Но не в меньшей степени эти строки и образы были вдохновлены совершенно конкретными земными обстоятельствами. В Шахматове возобновилось его общение с Любой Менделеевой и на сей раз обернулось сильнейшей одухотворённой влюблённостью. Крылья, которые начали прорезываться за его спиной после Бад-Наухайма, выросли, расправились и понесли его в упоительный творческий полёт.
Стихи шли потоком. И в их строках меж словами всё настойчивее проступал светозарный контур. Кто это? Люба Менделеева? Жена, облечённая в Солнце? Кто может это знать?
«И Дух и невеста говорят: прииди!»[45]
IV
Вещие сны
Любовь Дмитриевна Менделеева-Блок в своих «Былях и небылицах» назовёт это лето «мистическим».
Это лето соединило их навсегда.
Отношения между ними менялись, проходили разные стадии, но никогда не были простыми – даже в период самой юной, самой очевидной взаимной влюблённости.

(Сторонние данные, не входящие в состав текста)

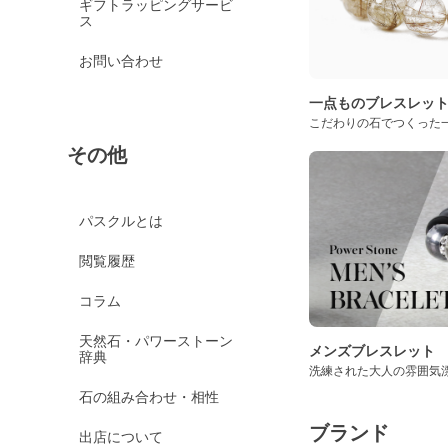
ギフトラッピングサービ
ス
お問い合わせ
一点ものブレスレッ
こだわりの石でつくった
その他
パスクルとは
閲覧履歴
コラム
天然石・パワーストーン
メンズブレスレット
辞典
洗練された大人の雰囲気
石の組み合わせ・相性
ブランド
出店について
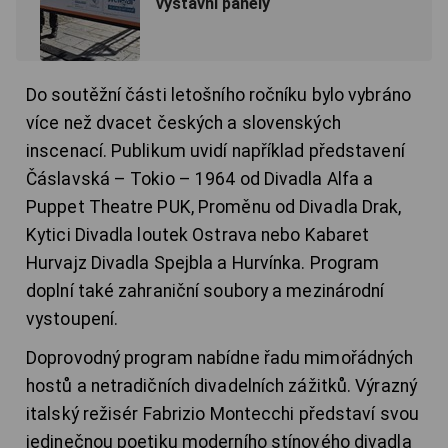
výstavní panely
Do soutěžní části letošního ročníku bylo vybráno
více než dvacet českých a slovenských
inscenací. Publikum uvidí například představení
Čáslavská – Tokio – 1964 od Divadla Alfa a
Puppet Theatre PUK, Proměnu od Divadla Drak,
Kytici Divadla loutek Ostrava nebo Kabaret
Hurvajz Divadla Spejbla a Hurvínka. Program
doplní také zahraniční soubory a mezinárodní
vystoupení.
Doprovodný program nabídne řadu mimořádných
hostů a netradičních divadelních zážitků. Výrazný
italský režisér Fabrizio Montecchi představí svou
jedinečnou poetiku moderního stínového divadla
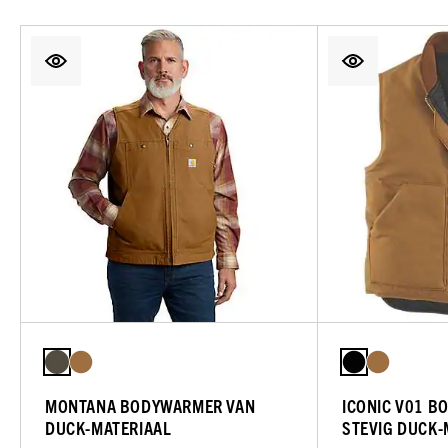
MONTANA BODYWARMER VAN
ICONIC V01 
DUCK-MATERIAAL
STEVIG DUCK-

«Он бывал у нас раза два в неделю. Я всегда угадывала день, когда он приедет: это теперь – верхом на белом коне и в белом студенческом кителе. После обеда в два часа я садилась с книгой на нижней тенистой террасе, всегда с цветком красной вербены в руках, тонкий запах которой особенно любила в то лето… Вскоре звякала рысь подков по камням. Блок отдавал своего “Мальчика”[46] около ворот и быстро вбегал на террасу. Так как мы встречались “случайно”, я не обязана была никуда уходить, и мы подолгу, часами разговаривали, пока кто-нибудь не придёт»[47].
«В Знаменье видел я вещий сон. <…> Я видел, как семья отходила, а я, проходя, внезапно остановился в дверях перед ней. Она была одна и стала навстречу и вдруг протянула руки и сказала странное слово туманно о том, что я с любовью к ней. Я же, держа в руках стихи Соловьёва, подавал ей, и вдруг это уже не стихи, а мелкая немецкая книга – и я ошибся. А она всё протягивала руки, и занялось сердце»[48].
«В огне его духа, осветившего мне всё с такою несоизмеримой со мною силой, я потеряла самоуправление. Я верила в Блока и не верила в себя, потеряла себя»[49].
«Люба создала всю ту невыносимую сложность и утомительность отношений, какая теперь есть. Люба выталкивает от себя и от меня всех лучших людей, в том числе – мою мать, то есть, мою совесть. Люба испортила мне столько лет жизни, измучила меня… Люба, как только она коснётся жизни, становится сейчас же таким же дурным человеком, как её отец, мать и братья… Люба на земле – страшное, посланное для того, чтобы мучить и уничтожать ценности земные…»
«…Не могу с ней расстаться и люблю её»[50].